OK then, so when is it right to give up on a book?

For reasons that I've never really understood, I've always felt very guilty when contemplating not finishing a novel. Whilst it is understandable that I struggled manfully through Andy Remic's "Spiral" (badly written, unrealistic, facile nonsense), having paid the princely sum of £6.99 for it, why do I find myself struggling to finish books borrowed on my library ticket?

Surely the point of a library ticket is that you can fill it up each trip with anything that looks in the slightest bit interesting, safe in the knowledge that you can discard it halfway through having expended little more than the effort required to carry it home? Yet every time I go to the library, I find myself agonising over what to read as much as I would in Waterstones. It is akin to forcing myself to finish everything on the plate before I can have my dessert. On those very rare occassions where I do decide that I have better things to do with my life, I feel almost a failure.

I can't understand where this compulsion comes from. Was it being forced to read and analyse turgid crap like "Love on the Dole" or "Cider with Rosie" for GCSE English? That seems unlikely, since I felt guilt before then. And it is unlikely to be my parent's influence, who drove my sister and I to the library each week from a very young age and would help us stagger out with our little arms so full of books we could barely see where we were going. The source is truly a mystery.

And at what point can it be said that you have given a book a fair chance? "The Lord of the Rings" got the heave-ho after about 100 pages with very little feeling of regret. It was obvious to me that Mr Tolkien was not going to drastically change his writing style to entertain me any time soon (something that the films proved admirably 15 years later), whilst perservering past those slow first 100 pages resulted in a very enjoyable experience with David Zeman's "The Pinocchio Syndrome".
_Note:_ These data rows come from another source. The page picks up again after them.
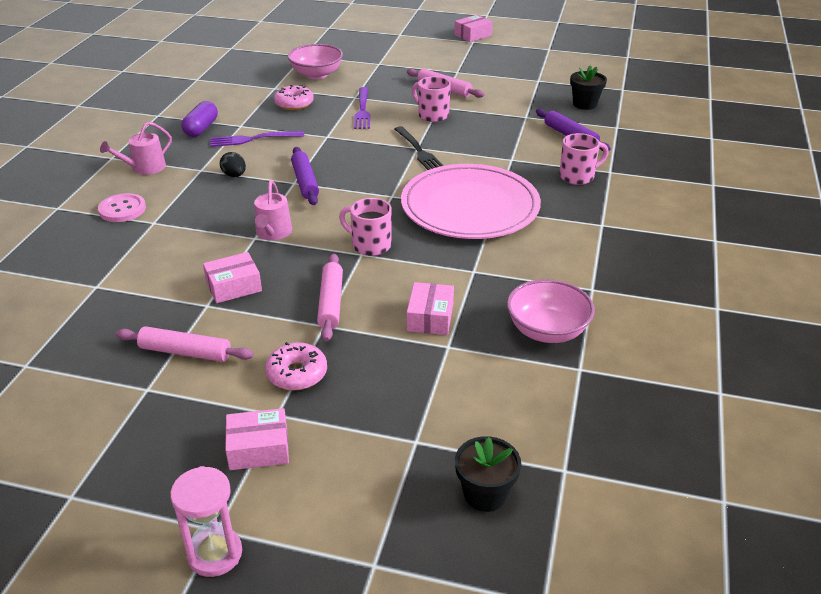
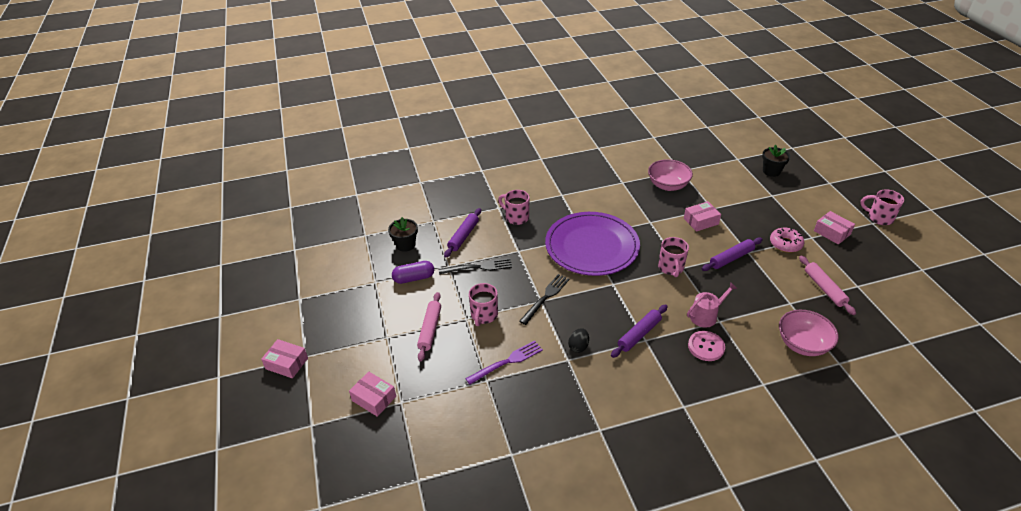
camera: 120 degrees left, 5 degrees up
pink button [98,193,146,222] -> pink button moved to [688,331,725,361]
pink watering can [100,122,172,175] -> none
pink hourglass [170,466,242,577] -> pink mug [860,189,904,225]
purple capsule [182,101,218,137] -> purple capsule moved to [392,261,434,284]
pink box [203,252,262,303] -> pink box moved to [349,371,396,417]
purple fork [210,131,304,147] -> none
black egg [220,152,246,177] -> black egg moved to [568,328,589,353]
pink donut [274,85,314,110] -> none
pink bowl [288,44,343,79] -> pink bowl moved to [779,310,839,356]
pink rolling pin [317,253,343,342] -> purple rolling pin [702,238,763,271]
pink plate [401,164,541,239] -> purple plate [545,212,640,276]
none -> black fork [439,258,512,275]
The most recent book that has put me in such a quandry is Ian Caldwell and Dustin Thomason's "The Rule of Four", billed as "The Da Vinci code for people with brains" by the Independent. Having rather enjoyed the far-fetched nonsense of "The Da Vinci Code" and its (better) prequel "Angels and Demons" as well as other similar tales of Vatican naughtiness, I was quite looking forward to it. Well, I'm sorry to say that by page 99 (the end of chapter 6), bugger-all has happened. I simply can't face the remaining 422 pages and so it has been consigned to the "return to library" pile. A fact made somewhat easier by the presence of Patricia Cornwell's "Blowfly" in my "to read" pile. Rest assured that the speed at which I'm flying through that book will ensure a speedy return to the library for a replacement for "The Rule of Four".